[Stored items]

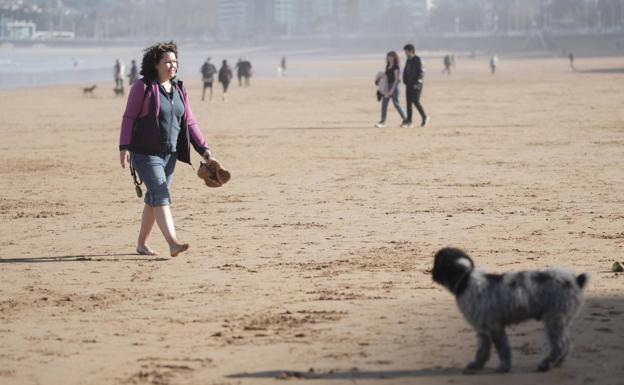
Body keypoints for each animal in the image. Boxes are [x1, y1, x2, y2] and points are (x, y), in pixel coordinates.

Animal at [432, 246, 588, 372]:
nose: (430, 272)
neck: (465, 280)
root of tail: (576, 280)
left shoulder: (494, 327)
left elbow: (503, 349)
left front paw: (503, 367)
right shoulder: (483, 330)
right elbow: (483, 351)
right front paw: (477, 364)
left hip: (553, 320)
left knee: (559, 346)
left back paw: (545, 365)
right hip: (560, 321)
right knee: (566, 344)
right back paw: (557, 363)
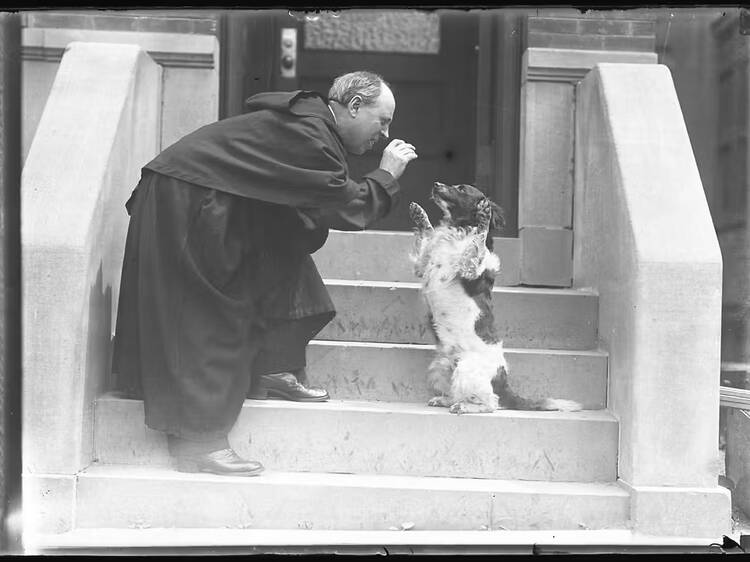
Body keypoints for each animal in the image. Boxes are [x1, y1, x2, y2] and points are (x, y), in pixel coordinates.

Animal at [412, 182, 580, 414]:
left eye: (461, 189)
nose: (436, 184)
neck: (457, 230)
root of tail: (503, 382)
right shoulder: (423, 266)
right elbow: (426, 237)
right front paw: (419, 214)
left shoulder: (471, 274)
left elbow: (479, 242)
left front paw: (484, 216)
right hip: (441, 367)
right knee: (463, 393)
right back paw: (447, 400)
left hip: (467, 369)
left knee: (492, 403)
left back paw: (464, 407)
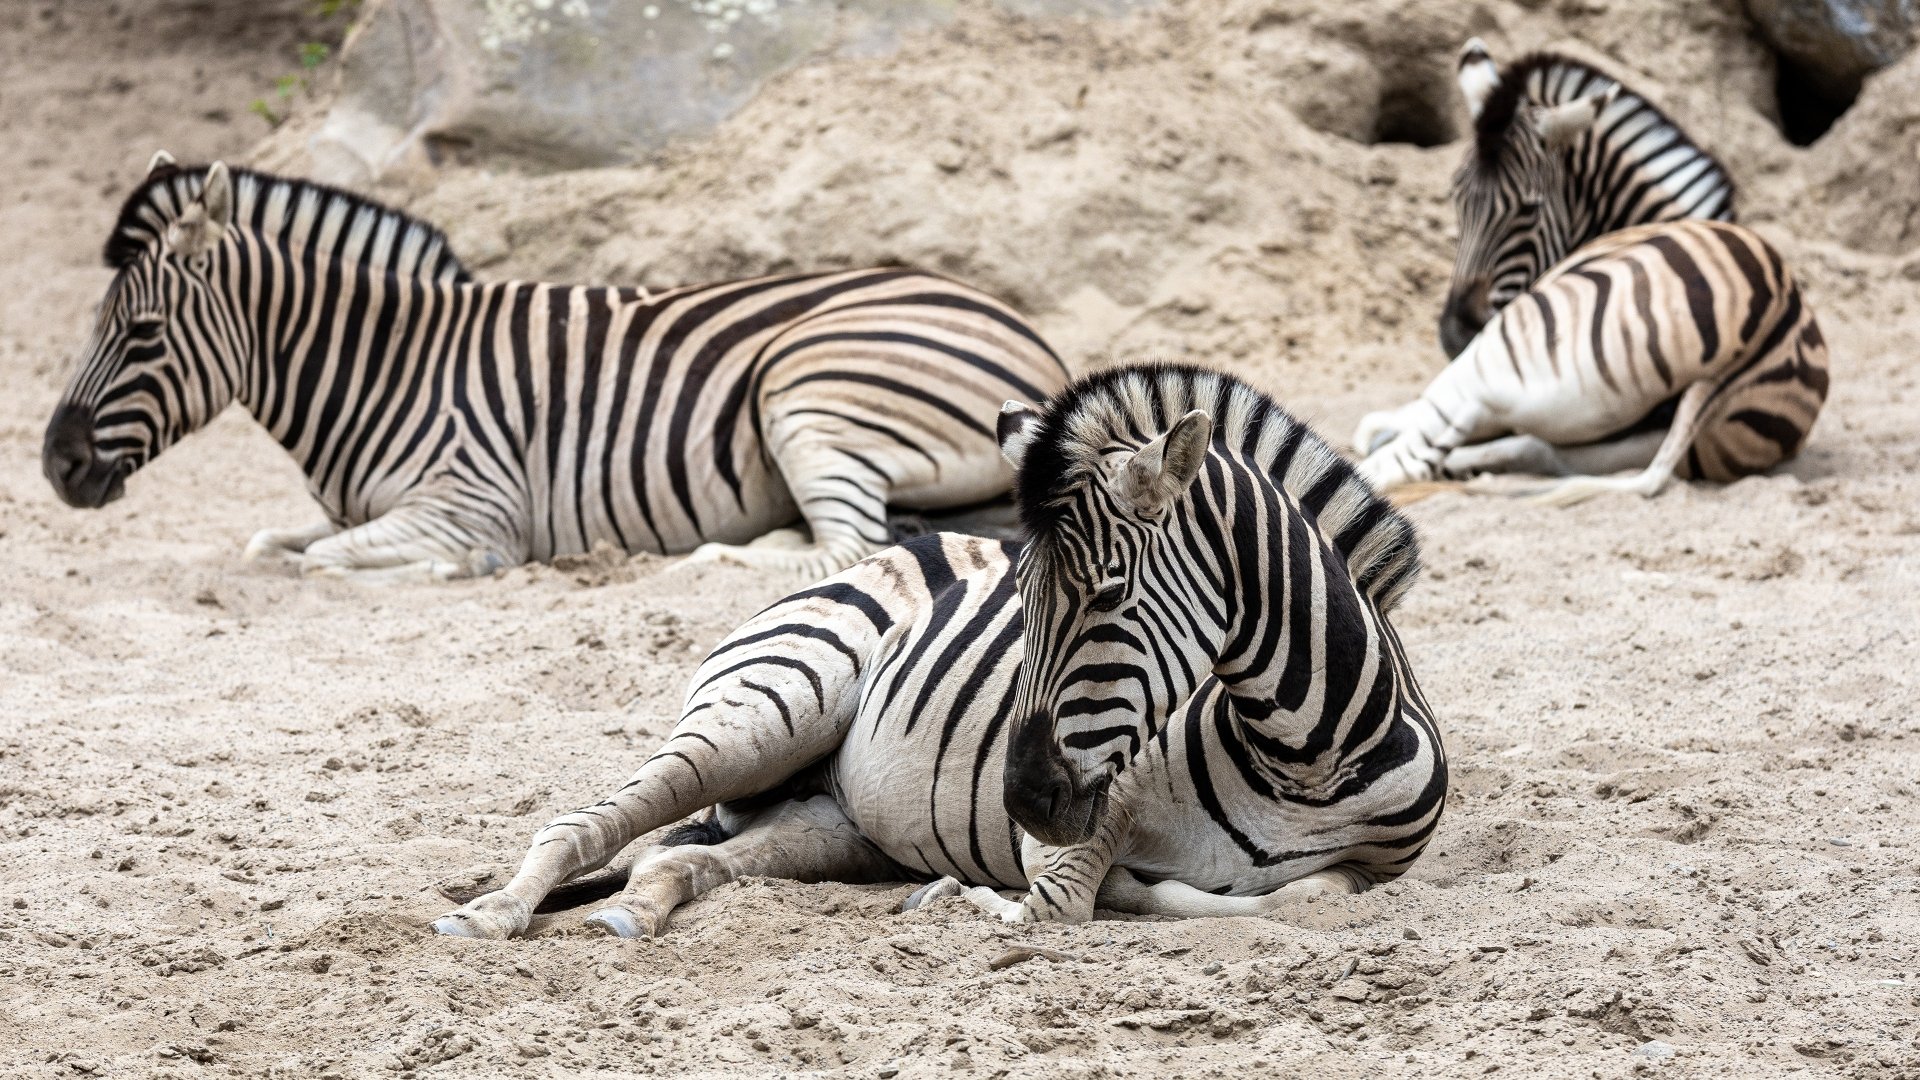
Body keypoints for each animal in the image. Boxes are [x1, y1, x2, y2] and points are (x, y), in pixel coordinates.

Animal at [42, 155, 1067, 582]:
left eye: (142, 334)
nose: (55, 466)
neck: (380, 369)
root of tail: (1027, 331)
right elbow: (273, 545)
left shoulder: (471, 498)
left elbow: (332, 559)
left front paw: (465, 569)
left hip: (807, 388)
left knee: (851, 542)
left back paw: (715, 554)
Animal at [434, 364, 1445, 939]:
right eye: (1019, 603)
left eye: (1109, 595)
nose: (1020, 799)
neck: (1301, 763)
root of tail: (895, 547)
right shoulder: (1087, 822)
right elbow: (1059, 905)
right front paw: (966, 900)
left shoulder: (1379, 871)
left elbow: (1308, 897)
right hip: (763, 712)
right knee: (581, 825)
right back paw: (490, 915)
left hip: (832, 822)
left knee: (674, 863)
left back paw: (629, 915)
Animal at [1355, 220, 1829, 505]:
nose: (1453, 330)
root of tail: (1773, 318)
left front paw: (1373, 431)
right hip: (1632, 436)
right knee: (1539, 451)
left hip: (1503, 355)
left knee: (1401, 461)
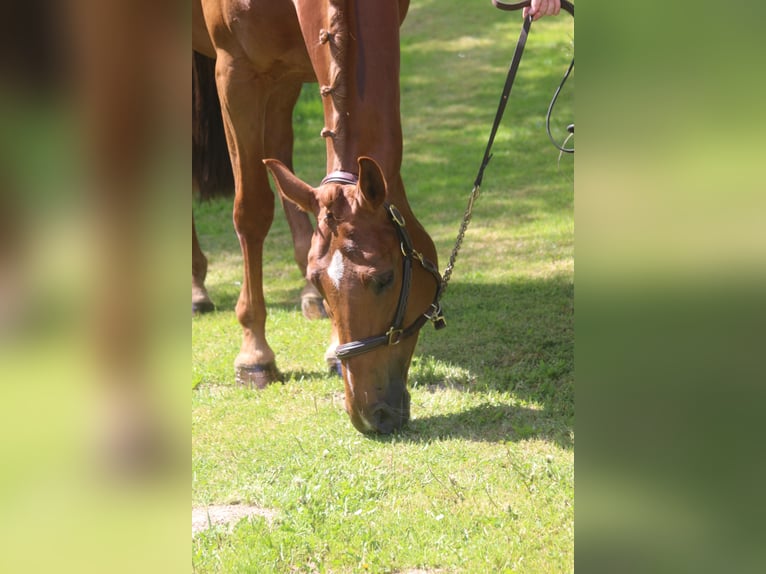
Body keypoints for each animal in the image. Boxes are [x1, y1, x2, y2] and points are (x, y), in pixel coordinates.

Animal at [195, 0, 440, 432]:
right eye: (322, 279)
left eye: (385, 279)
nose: (368, 414)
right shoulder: (234, 71)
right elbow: (252, 210)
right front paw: (255, 356)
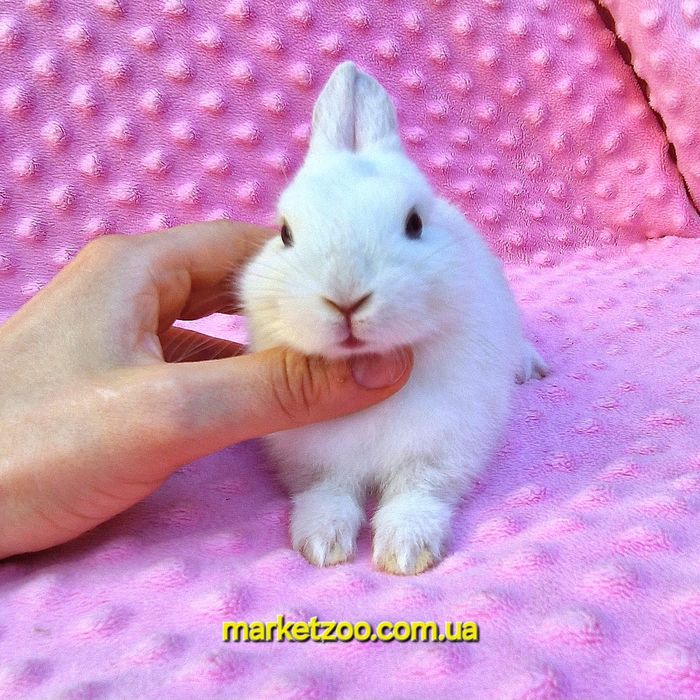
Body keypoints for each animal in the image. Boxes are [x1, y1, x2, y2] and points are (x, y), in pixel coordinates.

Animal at [239, 61, 548, 575]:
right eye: (284, 234)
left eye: (415, 224)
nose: (345, 297)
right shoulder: (315, 462)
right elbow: (326, 495)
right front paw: (321, 545)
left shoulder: (439, 449)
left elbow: (416, 496)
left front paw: (405, 553)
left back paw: (529, 366)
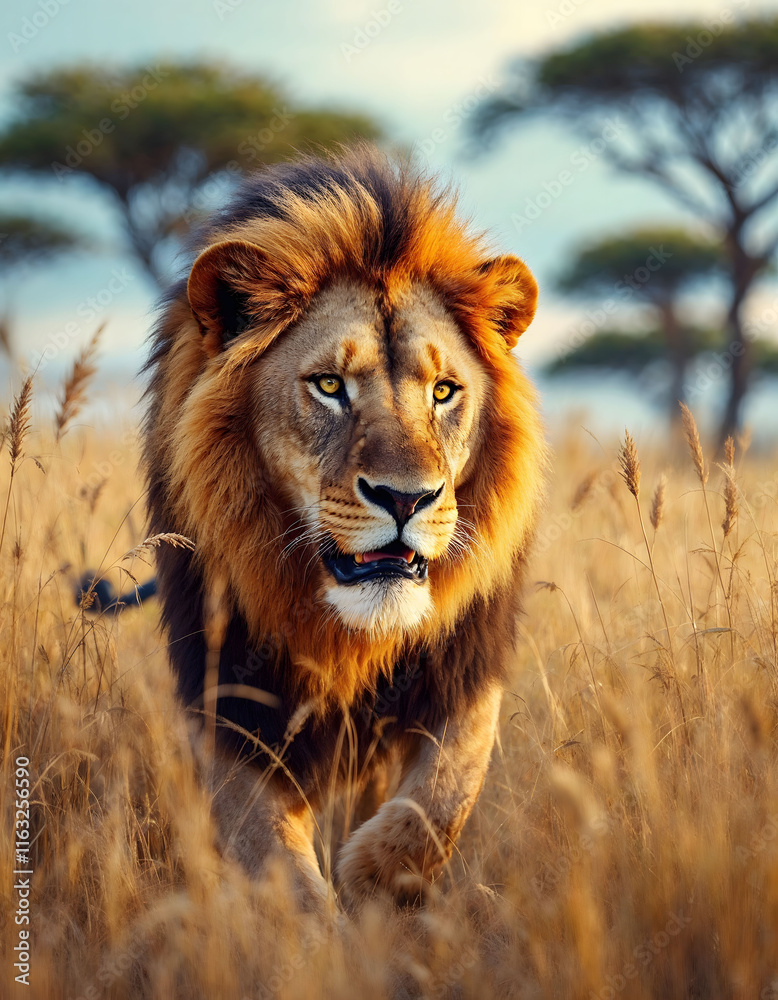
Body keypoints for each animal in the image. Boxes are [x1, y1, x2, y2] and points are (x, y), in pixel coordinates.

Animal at [143, 145, 545, 913]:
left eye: (443, 391)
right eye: (330, 385)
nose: (405, 498)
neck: (348, 634)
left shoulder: (467, 672)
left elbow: (441, 799)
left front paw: (376, 887)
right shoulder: (227, 704)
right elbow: (273, 860)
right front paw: (318, 923)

## EXERCISE INSTRUCTIONS
Return the lines above from the one with "left front paw: (1373, 431)" through the one with "left front paw: (405, 553)", verbatim and nothing else. Omit every picture.

## REPLY TO THE EXERCISE
left front paw: (1373, 431)
right hip: (1632, 436)
right knee: (1539, 451)
left hip: (1503, 355)
left knee: (1401, 461)
Body keypoints for each animal in the image. Boxes are [x1, y1, x2, y2] and points are (x, y), in pixel coordinates.

Animal at [195, 0, 440, 432]:
right eye: (322, 279)
left eye: (385, 279)
nose: (368, 414)
right shoulder: (234, 71)
right elbow: (252, 210)
right front paw: (255, 356)
Body keypoints for each animal in the image. Boxes are [x1, y1, x2, y2] and points are (x, y), in pixel coordinates.

Animal at [239, 61, 548, 575]:
right eye: (284, 234)
left eye: (415, 224)
nose: (345, 297)
right shoulder: (315, 462)
right elbow: (326, 495)
right front paw: (321, 545)
left shoulder: (439, 449)
left elbow: (416, 496)
left front paw: (405, 553)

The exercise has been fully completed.